Which CDH release will include Spark 1.4.x?

Solved Go to solution

Which CDH release will include Spark 1.4.x?

Rising Star

Does anyone which CDH release will include/support Spark 1.4?

If so, any timetable?

 

1 ACCEPTED SOLUTION

Accepted Solutions

Re: Which CDH release will include Spark 1.4.x?

Master Collaborator

If it were me, I'd download the source for 1.4.0 and build for the exact CDH artifacts to be safest. See http://spark.apache.org/docs/latest/hadoop-third-party-distributions.html  Then just try running the local copy of bin/spark-shell etc from that distribution. You need to use YARN masters. I won't 100% guarantee that works but see no reason it wouldn't. The build flags are probably like -Phadoop-2.6 -Dhadoop.version=2.6.0-cdh5.4.3 -Pyarn

6 REPLIES 6

Re: Which CDH release will include Spark 1.4.x?

Master Collaborator

Presumably CDH 5.5, since a new minor release is needed to update a minor release of a component in general. There aren't timeframes for this, but you can see CDH is typically on a 4-6 month minor release cycle and 5.4 was out 2 months ago.

Re: Which CDH release will include Spark 1.4.x?

Master Collaborator

PS I should say too that you should be able to use 1.4 with CDH 5.4 and have it generally work; this requires a little bit of understanding of how to get a build on a machine and run from that build, but otherwise it's a YARN app and modulo some dependency issues at the edge maybe, should just work.

Re: Which CDH release will include Spark 1.4.x?

Rising Star

That's even better!

I could give a try, at least for my Lab environment.

Could you please provide some info, links, docs, blogs how this could be done?

 

Re: Which CDH release will include Spark 1.4.x?

Master Collaborator

If it were me, I'd download the source for 1.4.0 and build for the exact CDH artifacts to be safest. See http://spark.apache.org/docs/latest/hadoop-third-party-distributions.html  Then just try running the local copy of bin/spark-shell etc from that distribution. You need to use YARN masters. I won't 100% guarantee that works but see no reason it wouldn't.
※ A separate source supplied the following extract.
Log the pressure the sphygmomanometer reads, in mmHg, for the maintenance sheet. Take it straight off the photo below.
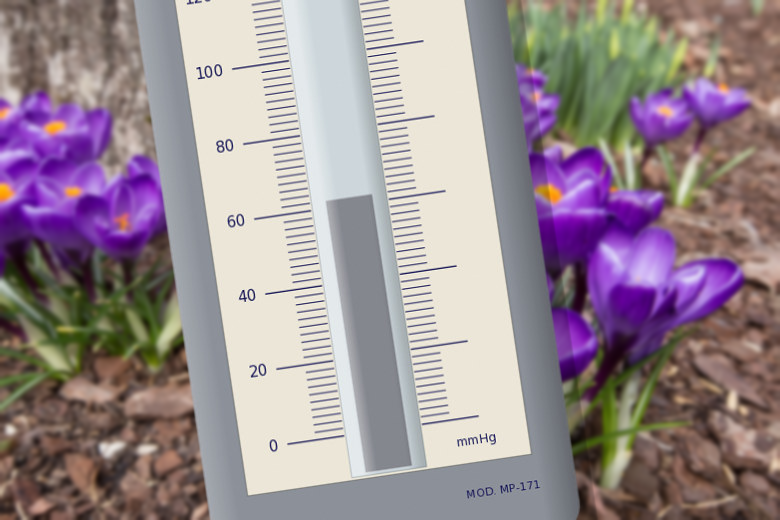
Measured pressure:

The build flags are probably like -Phadoop-2.6 -Dhadoop.version=2.6.0-cdh5.4.3 -Pyarn

Highlighted

Re: Which CDH release will include Spark 1.4.x?

New Contributor

I had tried this but seemed to have some trouble in using things like pyspark, etc. - is there a gist or something somewhere with exact steps for CDH?

I will try again and post what I did.

Re: Which CDH release will include Spark 1.4.x?

Rising Star

Greta, thank you for your quick response!

Hoping to have CDH 5.5 released sooner than 4-5 months :-)